_Written task_.
Return every line in the records below with no changes to wording, spelling, punctuation, or line breaks.

Stored items from a collection
BEGIN

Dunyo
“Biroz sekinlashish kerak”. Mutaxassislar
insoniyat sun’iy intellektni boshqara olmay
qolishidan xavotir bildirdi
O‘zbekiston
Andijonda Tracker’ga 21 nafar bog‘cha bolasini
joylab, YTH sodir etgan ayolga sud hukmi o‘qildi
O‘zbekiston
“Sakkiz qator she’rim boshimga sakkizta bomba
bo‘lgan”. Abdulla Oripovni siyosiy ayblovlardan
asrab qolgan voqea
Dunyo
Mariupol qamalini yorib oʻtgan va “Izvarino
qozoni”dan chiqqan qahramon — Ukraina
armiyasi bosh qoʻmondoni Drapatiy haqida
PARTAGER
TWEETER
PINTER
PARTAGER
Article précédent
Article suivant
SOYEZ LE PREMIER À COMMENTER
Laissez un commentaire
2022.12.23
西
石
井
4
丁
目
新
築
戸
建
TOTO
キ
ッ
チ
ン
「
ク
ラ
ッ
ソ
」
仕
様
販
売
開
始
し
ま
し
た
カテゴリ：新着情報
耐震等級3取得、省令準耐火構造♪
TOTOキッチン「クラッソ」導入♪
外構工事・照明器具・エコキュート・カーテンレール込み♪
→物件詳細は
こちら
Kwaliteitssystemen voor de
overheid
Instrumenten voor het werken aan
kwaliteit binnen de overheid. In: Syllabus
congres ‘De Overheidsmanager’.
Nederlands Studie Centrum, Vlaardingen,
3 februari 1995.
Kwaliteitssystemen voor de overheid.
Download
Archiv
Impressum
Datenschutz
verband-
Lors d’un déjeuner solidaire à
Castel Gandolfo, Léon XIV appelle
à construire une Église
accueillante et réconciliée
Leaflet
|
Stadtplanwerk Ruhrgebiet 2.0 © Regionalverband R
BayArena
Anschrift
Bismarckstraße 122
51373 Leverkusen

END

_Output for this exercise_.
Dunyo
“Biroz sekinlashish kerak”. Mutaxassislar
insoniyat sun’iy intellektni boshqara olmay
qolishidan xavotir bildirdi
O‘zbekiston
Andijonda Tracker’ga 21 nafar bog‘cha bolasini
joylab, YTH sodir etgan ayolga sud hukmi o‘qildi
O‘zbekiston
“Sakkiz qator she’rim boshimga sakkizta bomba
bo‘lgan”. Abdulla Oripovni siyosiy ayblovlardan
asrab qolgan voqea
Dunyo
Mariupol qamalini yorib oʻtgan va “Izvarino
qozoni”dan chiqqan qahramon — Ukraina
armiyasi bosh qoʻmondoni Drapatiy haqida
PARTAGER
TWEETER
PINTER
PARTAGER
Article précédent
Article suivant
SOYEZ LE PREMIER À COMMENTER
Laissez un commentaire
2022.12.23
西
石
井
4
丁
目
新
築
戸
建
TOTO
キ
ッ
チ
ン
「
ク
ラ
ッ
ソ
」
仕
様
販
売
開
始
し
ま
し
た
カテゴリ：新着情報
耐震等級3取得、省令準耐火構造♪
TOTOキッチン「クラッソ」導入♪
外構工事・照明器具・エコキュート・カーテンレール込み♪
→物件詳細は
こちら
Kwaliteitssystemen voor de
overheid
Instrumenten voor het werken aan
kwaliteit binnen de overheid. In: Syllabus
congres ‘De Overheidsmanager’.
Nederlands Studie Centrum, Vlaardingen,
3 februari 1995.
Kwaliteitssystemen voor de overheid.
Download
Archiv
Impressum
Datenschutz
verband-
Lors d’un déjeuner solidaire à
Castel Gandolfo, Léon XIV appelle
à construire une Église
accueillante et réconciliée
Leaflet
|
Stadtplanwerk Ruhrgebiet 2.0 © Regionalverband R
BayArena
Anschrift
Bismarckstraße 122
51373 Leverkusen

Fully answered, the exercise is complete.